Please return the lines below verbatim, beginning at the one that has "left hip: (617, 1037)" and stopping after the one that has "right eye: (665, 677)", and add no other lines.

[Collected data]
--- START ---

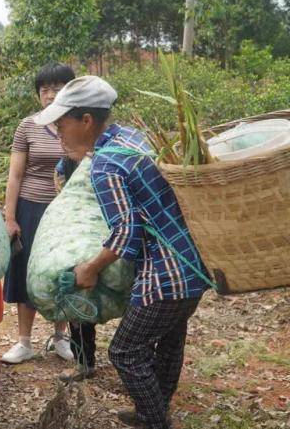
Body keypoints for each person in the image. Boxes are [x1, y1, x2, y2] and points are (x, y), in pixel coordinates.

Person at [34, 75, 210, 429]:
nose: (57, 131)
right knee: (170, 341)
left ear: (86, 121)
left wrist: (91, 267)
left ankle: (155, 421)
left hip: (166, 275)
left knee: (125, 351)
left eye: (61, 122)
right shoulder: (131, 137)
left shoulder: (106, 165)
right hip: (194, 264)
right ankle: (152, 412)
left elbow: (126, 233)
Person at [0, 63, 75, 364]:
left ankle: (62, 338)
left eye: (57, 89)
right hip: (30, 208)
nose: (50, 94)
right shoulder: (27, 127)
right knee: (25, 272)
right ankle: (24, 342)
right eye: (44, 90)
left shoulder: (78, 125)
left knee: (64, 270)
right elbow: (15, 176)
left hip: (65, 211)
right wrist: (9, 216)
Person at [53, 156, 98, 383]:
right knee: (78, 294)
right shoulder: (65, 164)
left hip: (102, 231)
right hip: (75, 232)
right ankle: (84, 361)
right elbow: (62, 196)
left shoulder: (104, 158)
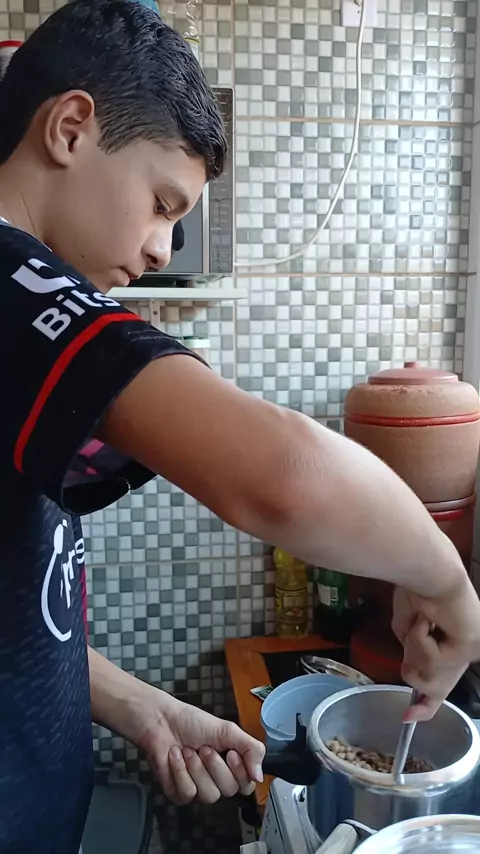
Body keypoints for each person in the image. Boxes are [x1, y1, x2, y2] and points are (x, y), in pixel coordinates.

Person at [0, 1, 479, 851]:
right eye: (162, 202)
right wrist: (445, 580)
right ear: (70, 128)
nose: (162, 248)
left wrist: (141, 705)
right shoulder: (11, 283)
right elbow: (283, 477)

--- END ---
--- START ---

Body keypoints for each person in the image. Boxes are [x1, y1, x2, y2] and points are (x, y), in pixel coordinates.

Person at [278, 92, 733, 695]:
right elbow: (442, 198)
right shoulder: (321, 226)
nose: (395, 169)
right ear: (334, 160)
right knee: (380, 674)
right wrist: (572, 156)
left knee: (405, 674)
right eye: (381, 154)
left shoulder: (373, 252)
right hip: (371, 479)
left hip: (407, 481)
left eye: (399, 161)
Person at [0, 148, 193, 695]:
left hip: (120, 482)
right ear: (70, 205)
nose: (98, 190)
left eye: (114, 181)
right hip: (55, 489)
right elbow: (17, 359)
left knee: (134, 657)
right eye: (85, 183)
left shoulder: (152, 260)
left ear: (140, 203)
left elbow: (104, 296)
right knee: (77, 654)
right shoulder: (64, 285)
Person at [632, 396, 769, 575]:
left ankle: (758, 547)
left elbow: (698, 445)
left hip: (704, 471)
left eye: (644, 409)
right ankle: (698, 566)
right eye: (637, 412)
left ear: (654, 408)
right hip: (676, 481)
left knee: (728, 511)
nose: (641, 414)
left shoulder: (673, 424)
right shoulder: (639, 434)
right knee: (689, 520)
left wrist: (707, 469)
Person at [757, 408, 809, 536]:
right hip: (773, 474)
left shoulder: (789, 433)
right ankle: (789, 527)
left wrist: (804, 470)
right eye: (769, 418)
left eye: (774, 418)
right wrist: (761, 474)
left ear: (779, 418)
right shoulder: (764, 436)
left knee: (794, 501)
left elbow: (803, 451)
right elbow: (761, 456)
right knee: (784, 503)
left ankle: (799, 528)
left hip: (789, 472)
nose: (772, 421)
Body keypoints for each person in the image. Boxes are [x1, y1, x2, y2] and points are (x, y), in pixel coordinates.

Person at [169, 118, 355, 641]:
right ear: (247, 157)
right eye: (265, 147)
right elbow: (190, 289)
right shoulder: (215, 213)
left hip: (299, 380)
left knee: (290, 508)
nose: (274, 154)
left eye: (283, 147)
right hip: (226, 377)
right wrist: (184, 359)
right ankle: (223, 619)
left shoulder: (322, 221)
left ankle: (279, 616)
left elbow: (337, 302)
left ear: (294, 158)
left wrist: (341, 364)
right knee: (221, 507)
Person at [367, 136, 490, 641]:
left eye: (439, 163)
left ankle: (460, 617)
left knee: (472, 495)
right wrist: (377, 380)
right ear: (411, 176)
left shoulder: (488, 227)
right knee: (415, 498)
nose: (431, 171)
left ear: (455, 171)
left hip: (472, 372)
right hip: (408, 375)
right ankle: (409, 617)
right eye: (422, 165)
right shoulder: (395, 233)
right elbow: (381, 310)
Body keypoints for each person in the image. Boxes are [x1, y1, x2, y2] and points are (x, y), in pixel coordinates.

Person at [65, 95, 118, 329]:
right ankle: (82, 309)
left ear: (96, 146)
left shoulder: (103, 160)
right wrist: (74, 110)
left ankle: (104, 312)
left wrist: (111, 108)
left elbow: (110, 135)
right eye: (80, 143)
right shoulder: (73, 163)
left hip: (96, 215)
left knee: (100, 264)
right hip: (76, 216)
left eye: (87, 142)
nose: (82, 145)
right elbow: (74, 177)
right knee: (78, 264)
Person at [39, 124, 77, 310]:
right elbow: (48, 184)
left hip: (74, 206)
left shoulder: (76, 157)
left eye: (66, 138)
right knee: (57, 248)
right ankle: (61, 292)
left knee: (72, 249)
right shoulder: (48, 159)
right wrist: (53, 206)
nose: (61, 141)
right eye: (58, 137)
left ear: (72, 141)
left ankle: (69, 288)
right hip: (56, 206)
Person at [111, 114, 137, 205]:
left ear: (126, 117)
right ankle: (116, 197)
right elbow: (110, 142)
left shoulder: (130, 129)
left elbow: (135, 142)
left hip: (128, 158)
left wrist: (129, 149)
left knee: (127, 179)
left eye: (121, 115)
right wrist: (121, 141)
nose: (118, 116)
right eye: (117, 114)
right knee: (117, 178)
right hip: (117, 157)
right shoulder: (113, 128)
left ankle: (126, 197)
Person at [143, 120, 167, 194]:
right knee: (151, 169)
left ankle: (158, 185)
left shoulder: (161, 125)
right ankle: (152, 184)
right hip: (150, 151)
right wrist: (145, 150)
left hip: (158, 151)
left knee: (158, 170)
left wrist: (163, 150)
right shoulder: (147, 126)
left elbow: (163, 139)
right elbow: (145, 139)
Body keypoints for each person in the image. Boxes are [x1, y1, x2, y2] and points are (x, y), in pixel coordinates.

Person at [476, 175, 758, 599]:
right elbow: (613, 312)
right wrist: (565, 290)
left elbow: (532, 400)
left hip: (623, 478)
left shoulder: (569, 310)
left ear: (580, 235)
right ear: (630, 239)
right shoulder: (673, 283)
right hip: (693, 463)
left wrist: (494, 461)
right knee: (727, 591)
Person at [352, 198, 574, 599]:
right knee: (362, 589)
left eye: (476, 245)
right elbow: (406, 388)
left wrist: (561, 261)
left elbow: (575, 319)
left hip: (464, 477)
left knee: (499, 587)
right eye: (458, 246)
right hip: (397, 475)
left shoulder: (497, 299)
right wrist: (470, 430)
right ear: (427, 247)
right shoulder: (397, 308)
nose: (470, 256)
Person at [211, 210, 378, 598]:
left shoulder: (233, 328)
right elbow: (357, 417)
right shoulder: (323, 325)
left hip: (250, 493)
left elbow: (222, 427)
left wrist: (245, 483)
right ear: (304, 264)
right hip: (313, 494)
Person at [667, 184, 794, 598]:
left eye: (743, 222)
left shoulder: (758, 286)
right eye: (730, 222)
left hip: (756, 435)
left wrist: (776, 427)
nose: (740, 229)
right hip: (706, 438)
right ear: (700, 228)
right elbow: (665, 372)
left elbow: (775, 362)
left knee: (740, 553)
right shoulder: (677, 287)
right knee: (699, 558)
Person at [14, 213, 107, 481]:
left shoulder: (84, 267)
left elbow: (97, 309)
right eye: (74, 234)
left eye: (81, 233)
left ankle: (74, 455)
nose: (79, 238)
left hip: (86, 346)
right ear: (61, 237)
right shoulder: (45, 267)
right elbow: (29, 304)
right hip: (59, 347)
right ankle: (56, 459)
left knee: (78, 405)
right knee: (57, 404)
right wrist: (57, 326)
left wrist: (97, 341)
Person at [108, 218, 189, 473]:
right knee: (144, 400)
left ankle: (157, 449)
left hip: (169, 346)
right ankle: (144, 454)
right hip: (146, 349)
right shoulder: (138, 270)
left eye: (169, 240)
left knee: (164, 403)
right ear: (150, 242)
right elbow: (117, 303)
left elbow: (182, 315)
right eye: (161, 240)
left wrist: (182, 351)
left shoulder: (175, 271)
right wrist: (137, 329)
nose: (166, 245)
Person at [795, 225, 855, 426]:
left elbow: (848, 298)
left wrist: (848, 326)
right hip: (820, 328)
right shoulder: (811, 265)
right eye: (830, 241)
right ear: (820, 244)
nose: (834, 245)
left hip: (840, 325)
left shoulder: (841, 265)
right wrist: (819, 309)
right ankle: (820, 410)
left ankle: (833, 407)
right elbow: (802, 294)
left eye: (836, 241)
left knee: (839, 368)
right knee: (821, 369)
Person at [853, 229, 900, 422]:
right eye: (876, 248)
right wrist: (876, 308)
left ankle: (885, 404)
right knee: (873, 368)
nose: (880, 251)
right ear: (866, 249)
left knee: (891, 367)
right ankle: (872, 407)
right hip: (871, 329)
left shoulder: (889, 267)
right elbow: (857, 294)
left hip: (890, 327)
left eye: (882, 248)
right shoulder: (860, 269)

--- END ---
--- START ---

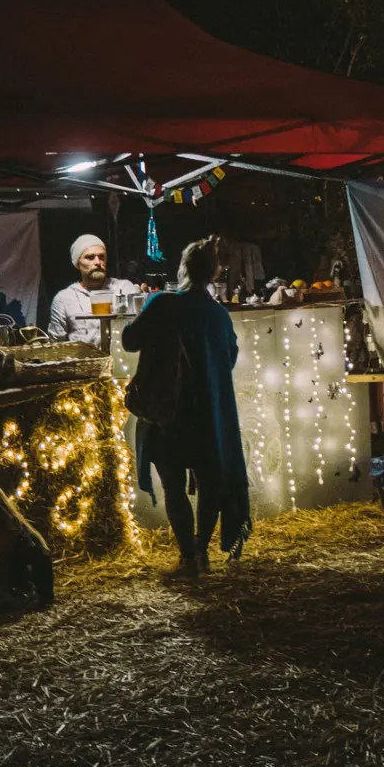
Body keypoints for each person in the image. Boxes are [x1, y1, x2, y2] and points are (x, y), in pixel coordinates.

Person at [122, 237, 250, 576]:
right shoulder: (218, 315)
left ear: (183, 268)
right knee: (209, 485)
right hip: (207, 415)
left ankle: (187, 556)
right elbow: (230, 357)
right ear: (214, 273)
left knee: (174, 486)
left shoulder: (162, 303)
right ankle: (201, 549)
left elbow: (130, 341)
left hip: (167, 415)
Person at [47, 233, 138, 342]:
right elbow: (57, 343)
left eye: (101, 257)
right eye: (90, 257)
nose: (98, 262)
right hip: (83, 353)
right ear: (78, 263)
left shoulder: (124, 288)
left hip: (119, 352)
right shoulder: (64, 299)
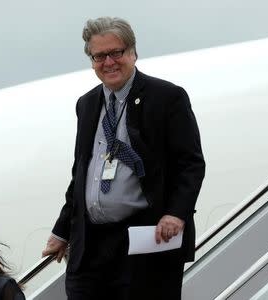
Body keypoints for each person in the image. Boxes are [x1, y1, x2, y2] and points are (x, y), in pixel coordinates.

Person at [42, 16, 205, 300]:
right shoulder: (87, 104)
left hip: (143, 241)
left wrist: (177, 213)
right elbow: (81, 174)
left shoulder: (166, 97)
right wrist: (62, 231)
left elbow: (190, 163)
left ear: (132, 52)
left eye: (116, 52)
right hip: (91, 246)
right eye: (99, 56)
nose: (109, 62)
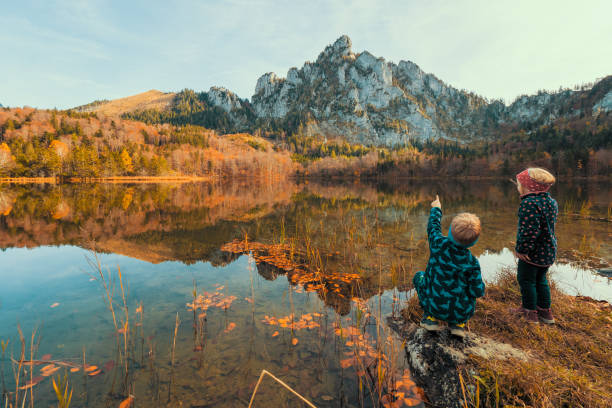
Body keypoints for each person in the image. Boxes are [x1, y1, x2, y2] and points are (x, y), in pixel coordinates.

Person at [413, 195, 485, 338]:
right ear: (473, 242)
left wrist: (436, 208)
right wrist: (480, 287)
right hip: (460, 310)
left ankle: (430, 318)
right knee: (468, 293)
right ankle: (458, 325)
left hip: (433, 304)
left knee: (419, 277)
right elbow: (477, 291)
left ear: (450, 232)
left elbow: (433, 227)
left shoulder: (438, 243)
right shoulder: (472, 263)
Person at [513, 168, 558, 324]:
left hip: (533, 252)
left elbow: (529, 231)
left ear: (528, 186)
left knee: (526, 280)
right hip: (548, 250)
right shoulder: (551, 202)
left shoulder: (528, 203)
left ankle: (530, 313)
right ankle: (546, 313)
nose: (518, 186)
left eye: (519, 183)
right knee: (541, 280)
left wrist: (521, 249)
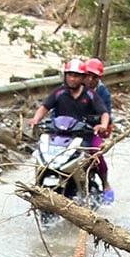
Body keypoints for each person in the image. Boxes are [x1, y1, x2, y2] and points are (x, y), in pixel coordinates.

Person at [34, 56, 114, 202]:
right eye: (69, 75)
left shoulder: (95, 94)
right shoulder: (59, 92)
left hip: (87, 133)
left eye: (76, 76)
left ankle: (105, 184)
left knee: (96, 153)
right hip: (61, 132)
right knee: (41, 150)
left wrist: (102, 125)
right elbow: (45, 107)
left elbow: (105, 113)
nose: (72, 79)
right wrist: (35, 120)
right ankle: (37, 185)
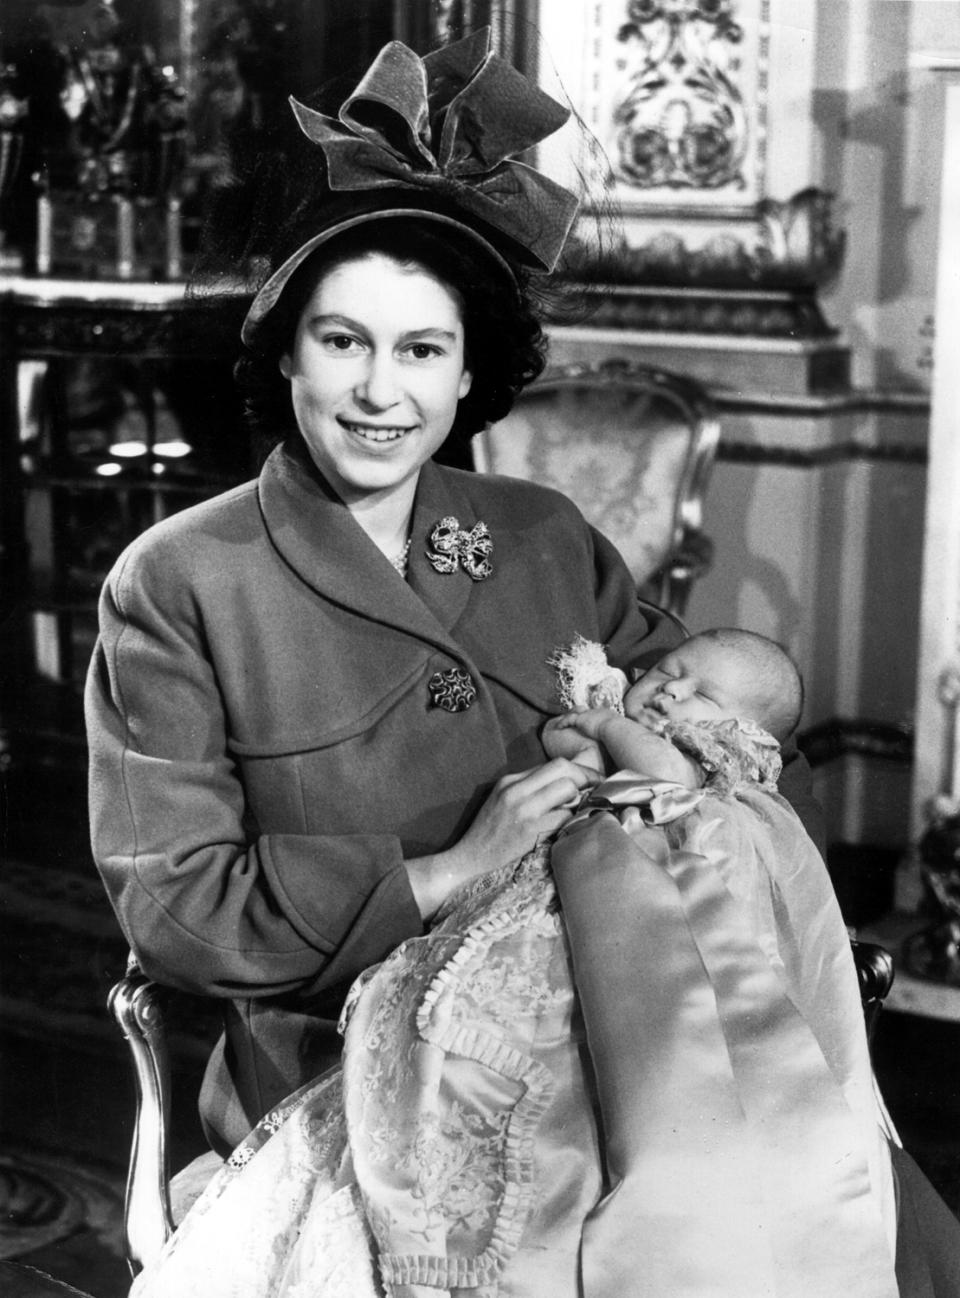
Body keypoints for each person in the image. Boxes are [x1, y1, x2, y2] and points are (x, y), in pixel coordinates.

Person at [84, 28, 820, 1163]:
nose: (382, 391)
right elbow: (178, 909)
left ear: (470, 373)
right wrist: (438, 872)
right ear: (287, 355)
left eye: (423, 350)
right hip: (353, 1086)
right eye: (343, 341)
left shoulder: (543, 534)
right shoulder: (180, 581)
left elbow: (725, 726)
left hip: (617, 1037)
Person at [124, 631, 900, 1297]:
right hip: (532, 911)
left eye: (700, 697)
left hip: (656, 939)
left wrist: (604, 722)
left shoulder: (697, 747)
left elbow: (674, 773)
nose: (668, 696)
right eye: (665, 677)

--- END ---

* _Answer box_:
left hip: (617, 1037)
Person at [124, 631, 900, 1297]:
right hip: (532, 911)
left eye: (700, 697)
left hip: (656, 939)
left wrist: (604, 722)
left shoulder: (697, 747)
left elbow: (674, 773)
nose: (668, 696)
right eye: (665, 677)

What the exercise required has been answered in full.